The presence of there may sound wrong and strange, but it is correct and natural.
Even more important, it is essential in the sentence, because without it, what would refer to something else altogether!
Let's take an example situation:
I do this boring job because I need the money.
Obviously, there is a reason to do this boring job.
If I want to ask about a reason to do this boring job, I can ask:
What is a reason to do this boring job? I need the money.
What refers clearly to the reason here, and I'll assume you'll have little problem with the formation of that question.
Now, let's say that we know the reason, but we want to clarify what the reason logically entails: doing the job.
What there is a reason to do is this boring job.
Here, what refers to this boring job, not to the reason!
I can even leave out this boring job, and I could tell you that there are things I do for a reason (like that job), and there are things to do without an obvious reason, which I may enjoy much more:
What there is a reason to do is useful, but terribly boring.
To repeat the exercise with your original sentence: there is evidence to believe something.
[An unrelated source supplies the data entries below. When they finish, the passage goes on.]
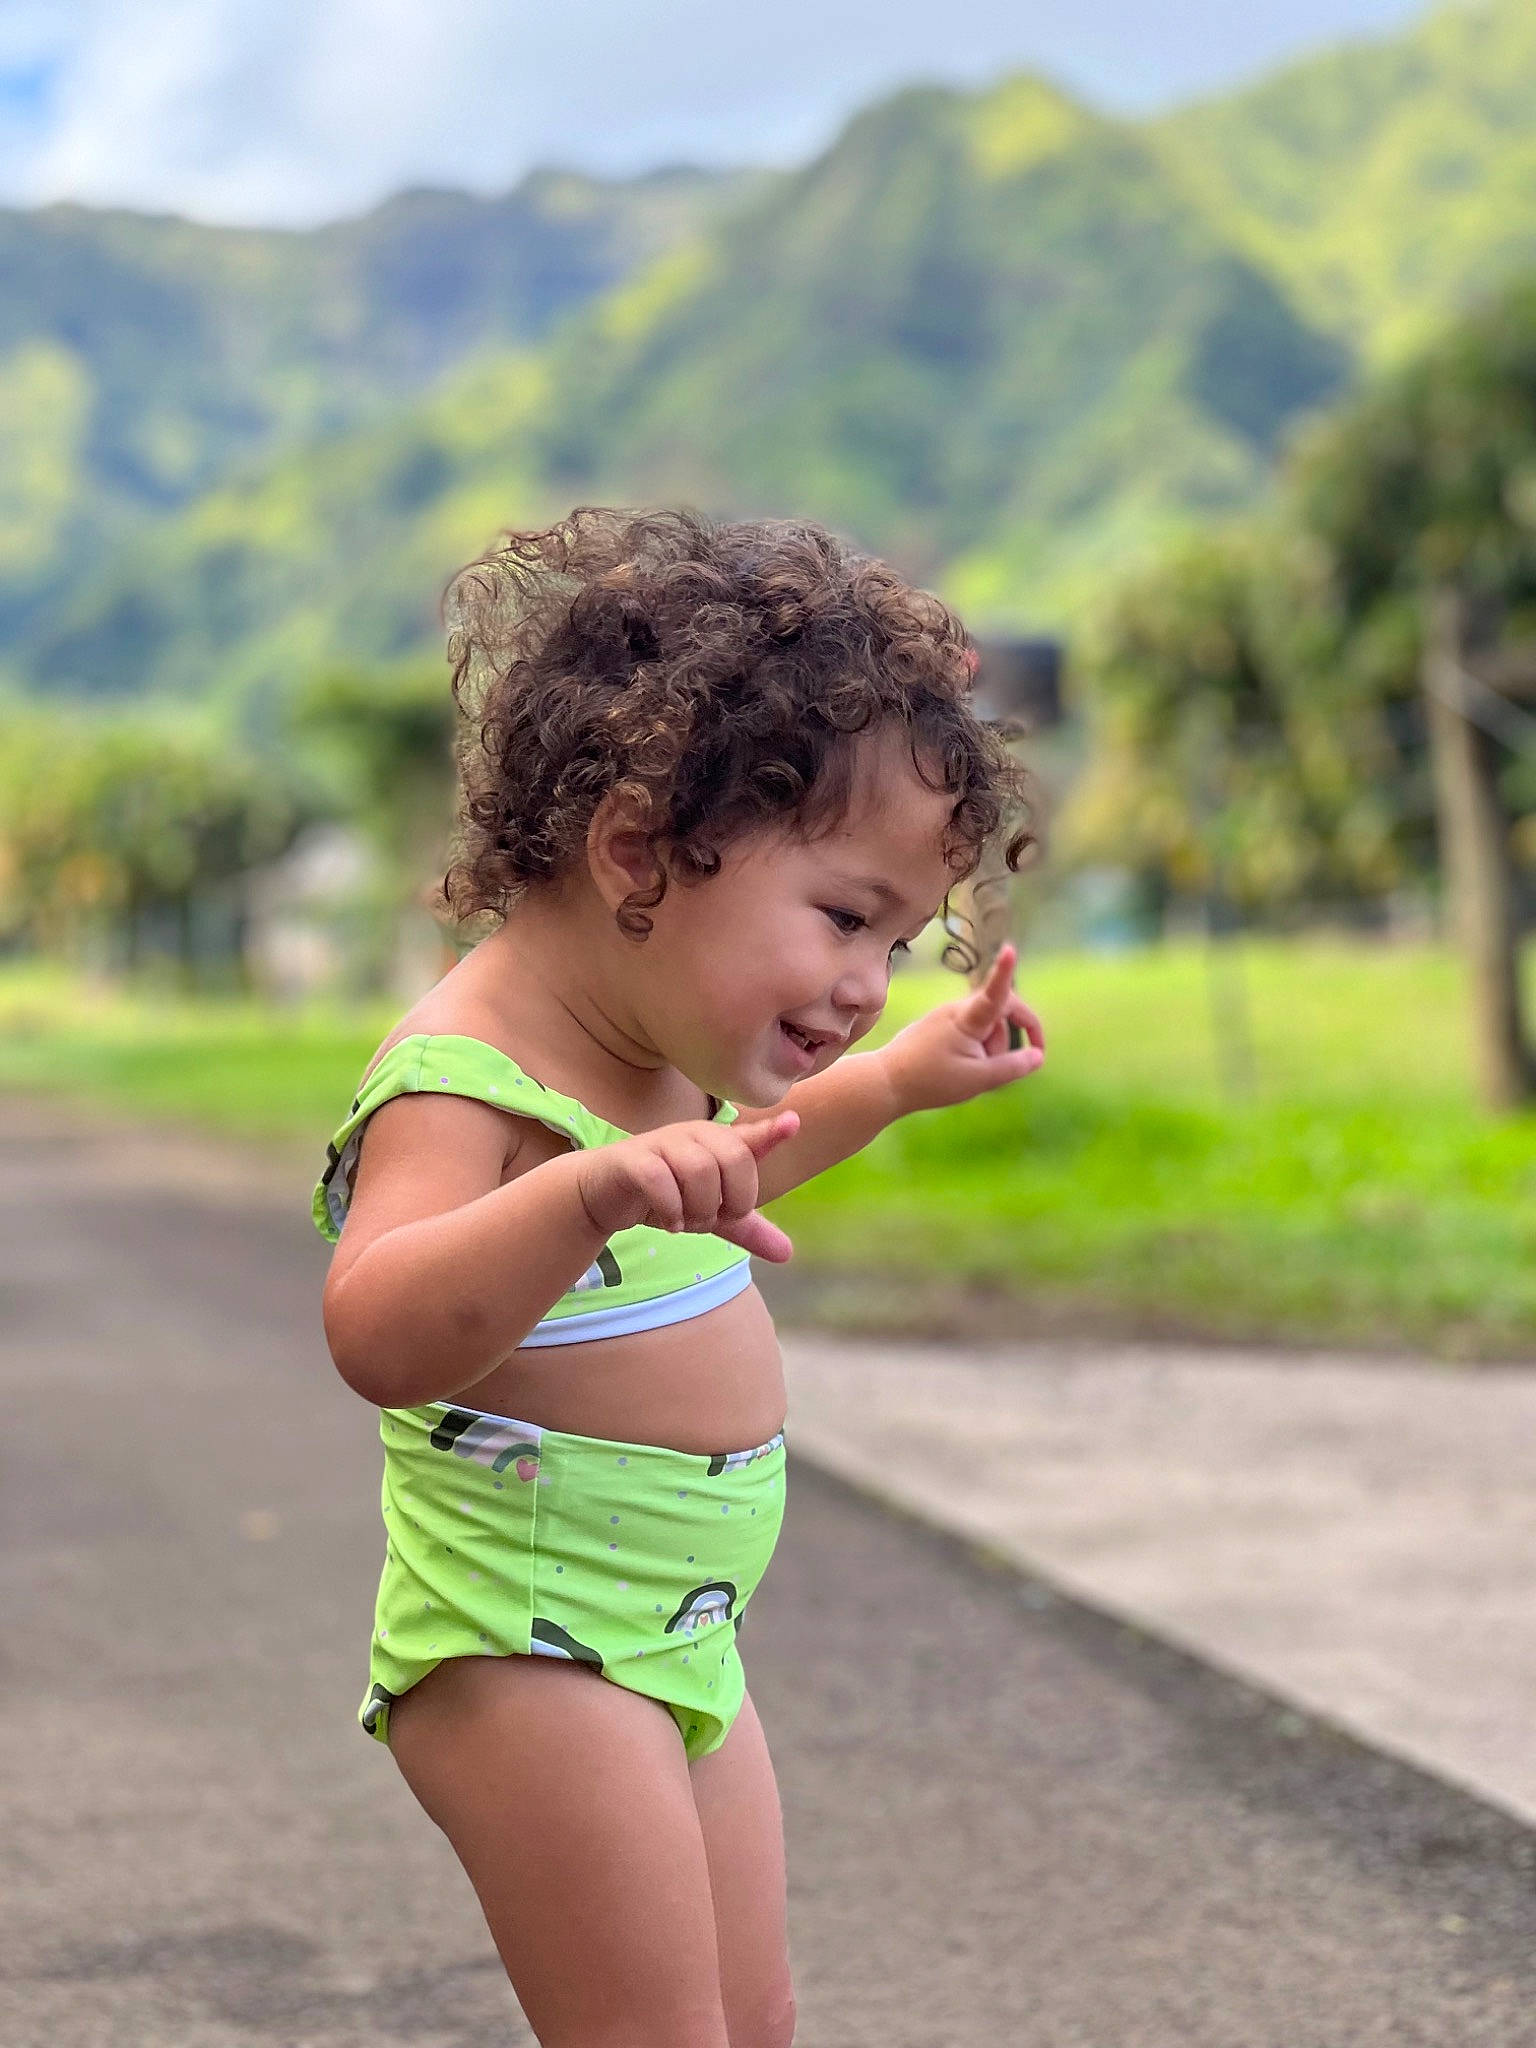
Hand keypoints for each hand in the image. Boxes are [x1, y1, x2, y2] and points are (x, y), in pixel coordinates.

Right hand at [574, 1111, 800, 1262]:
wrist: (604, 1193)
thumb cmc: (664, 1194)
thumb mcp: (710, 1213)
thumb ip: (746, 1229)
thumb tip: (788, 1254)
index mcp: (718, 1141)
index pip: (751, 1138)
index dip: (771, 1133)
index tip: (793, 1124)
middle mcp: (694, 1135)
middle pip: (734, 1158)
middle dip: (733, 1199)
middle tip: (715, 1217)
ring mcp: (662, 1143)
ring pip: (700, 1171)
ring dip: (700, 1208)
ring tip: (688, 1221)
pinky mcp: (633, 1158)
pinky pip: (661, 1180)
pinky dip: (671, 1209)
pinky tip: (670, 1223)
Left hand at [879, 944, 1044, 1114]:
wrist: (887, 1082)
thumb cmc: (932, 1081)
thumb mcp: (979, 1079)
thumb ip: (1012, 1067)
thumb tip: (1038, 1057)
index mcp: (967, 1019)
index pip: (994, 992)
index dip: (1005, 972)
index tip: (1010, 950)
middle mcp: (957, 1009)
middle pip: (1001, 1013)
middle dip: (1009, 1037)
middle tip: (1002, 1068)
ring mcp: (947, 1014)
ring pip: (985, 1025)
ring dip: (991, 1047)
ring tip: (971, 1074)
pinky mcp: (939, 1023)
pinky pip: (969, 1030)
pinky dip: (976, 1048)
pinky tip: (959, 1068)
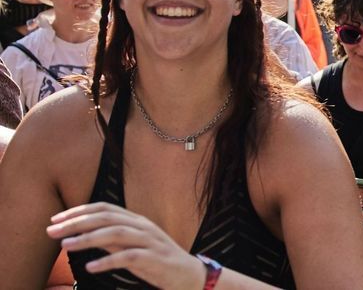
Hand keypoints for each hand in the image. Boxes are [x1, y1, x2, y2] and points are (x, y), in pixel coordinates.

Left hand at [47, 203, 204, 288]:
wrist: (188, 276)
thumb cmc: (156, 261)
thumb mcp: (132, 246)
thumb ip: (112, 239)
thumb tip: (84, 234)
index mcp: (137, 221)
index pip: (104, 208)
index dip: (79, 211)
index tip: (56, 220)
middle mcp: (143, 226)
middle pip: (106, 218)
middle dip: (77, 223)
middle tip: (52, 230)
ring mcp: (150, 242)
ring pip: (116, 233)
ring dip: (88, 239)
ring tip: (66, 245)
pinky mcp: (154, 259)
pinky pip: (128, 258)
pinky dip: (108, 261)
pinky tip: (90, 267)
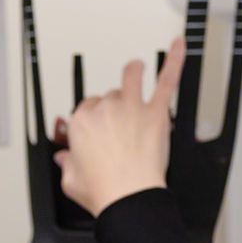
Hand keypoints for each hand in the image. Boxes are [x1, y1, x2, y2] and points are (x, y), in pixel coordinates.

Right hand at [52, 37, 184, 218]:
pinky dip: (174, 60)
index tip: (99, 126)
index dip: (95, 116)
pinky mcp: (155, 113)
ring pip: (131, 76)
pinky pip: (167, 80)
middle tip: (121, 121)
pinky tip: (178, 45)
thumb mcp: (70, 181)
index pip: (87, 107)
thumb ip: (67, 164)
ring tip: (136, 69)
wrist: (128, 197)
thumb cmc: (102, 190)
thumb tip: (64, 159)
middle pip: (109, 95)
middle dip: (114, 104)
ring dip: (133, 71)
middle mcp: (105, 109)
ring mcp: (131, 108)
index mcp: (81, 122)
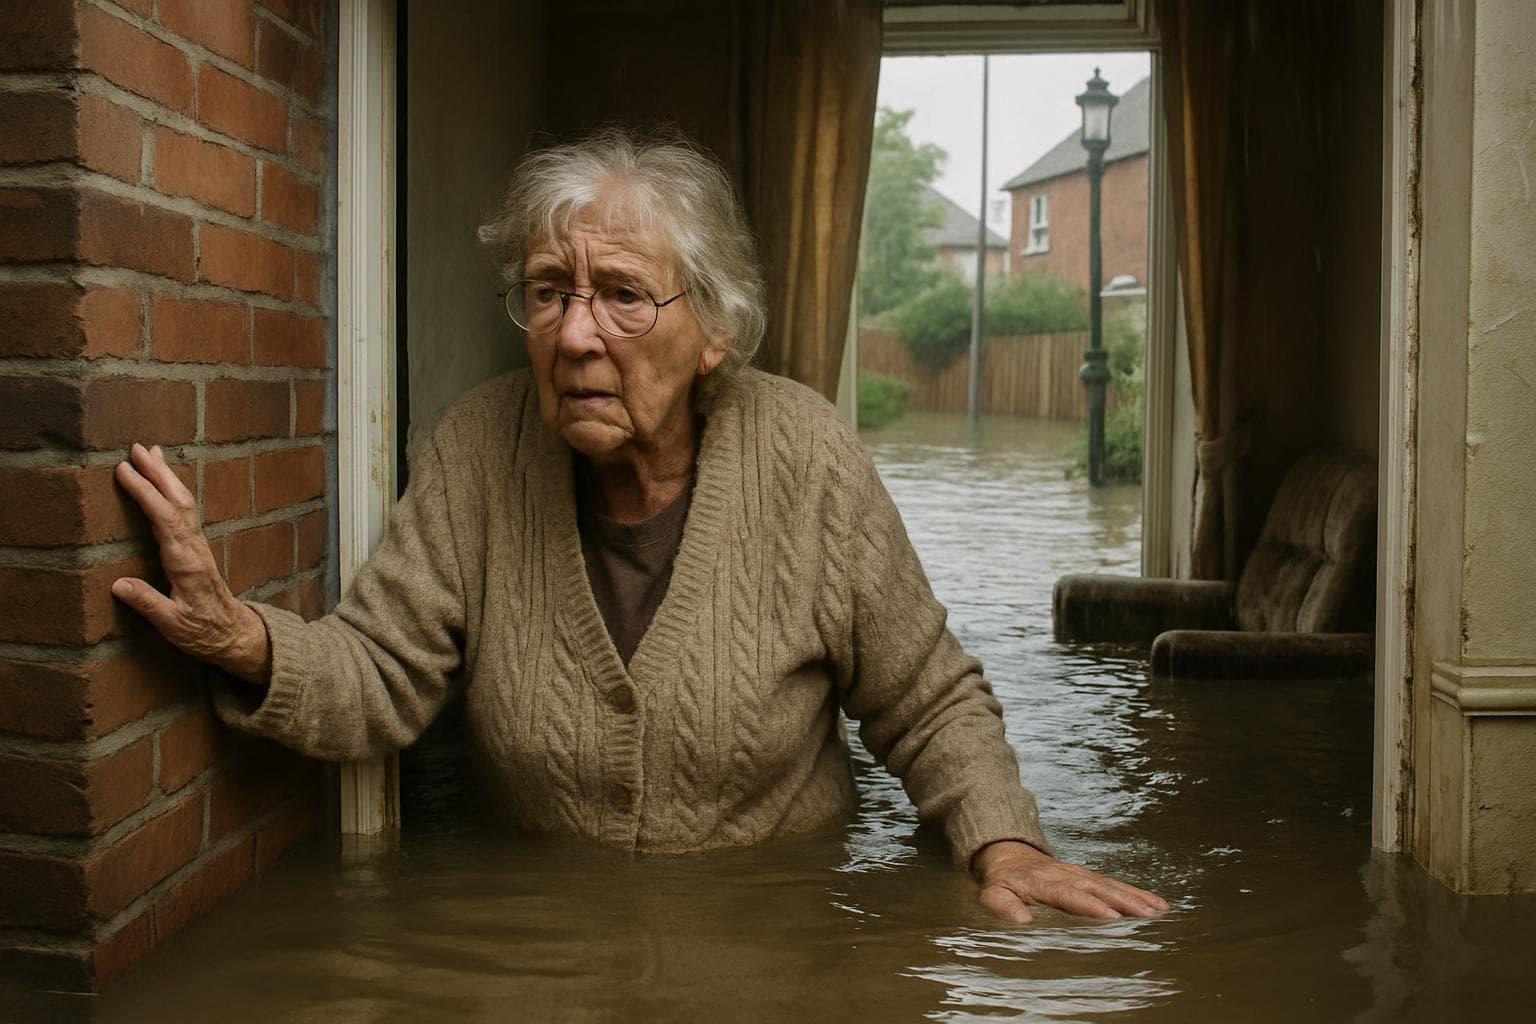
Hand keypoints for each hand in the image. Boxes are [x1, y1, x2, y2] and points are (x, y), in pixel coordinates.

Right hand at [112, 443, 271, 684]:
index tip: (124, 471)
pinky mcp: (197, 548)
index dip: (145, 493)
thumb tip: (119, 585)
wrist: (233, 634)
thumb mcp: (173, 625)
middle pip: (178, 502)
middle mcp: (194, 548)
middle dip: (158, 473)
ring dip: (167, 477)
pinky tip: (165, 483)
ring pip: (183, 503)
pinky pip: (185, 512)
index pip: (164, 519)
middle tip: (137, 447)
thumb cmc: (202, 632)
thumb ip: (148, 604)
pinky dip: (172, 492)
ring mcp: (198, 546)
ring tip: (152, 452)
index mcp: (186, 563)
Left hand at [972, 840, 1167, 923]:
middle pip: (1099, 888)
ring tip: (1159, 911)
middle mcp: (1067, 875)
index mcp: (1045, 883)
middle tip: (1149, 916)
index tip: (1112, 918)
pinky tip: (1156, 903)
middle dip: (1125, 902)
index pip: (1071, 895)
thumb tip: (1022, 921)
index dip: (1091, 906)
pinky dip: (1136, 892)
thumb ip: (1004, 906)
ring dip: (1136, 897)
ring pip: (1111, 885)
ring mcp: (1080, 873)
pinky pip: (1114, 883)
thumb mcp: (993, 893)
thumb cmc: (1003, 880)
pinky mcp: (1088, 875)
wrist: (1008, 853)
Let's say that you found a knife in my hand while I'm standing next to a dead rabbit in pieces in my kitchen.
It is likely I cut up the rabbit, but there is no evidence that the rabbit was alive when entering my kitchen — the likely assumption is that I bought it good and dead from a butcher!
If we talk about the evidence — my location and my holding a knife — we simply refer to that as:
The fact I was holding the knife is evidence to believe (I cut up the rabbit).
What is evidence to believe (I cut up the rabbit) is that I was holding a knife.
However, if you are talking about me cutting up the rabbit, what should not refer to the evidence!
There is evidence to believe I cut up the rabbit.
What there is evidence to believe is that I cut up the rabbit.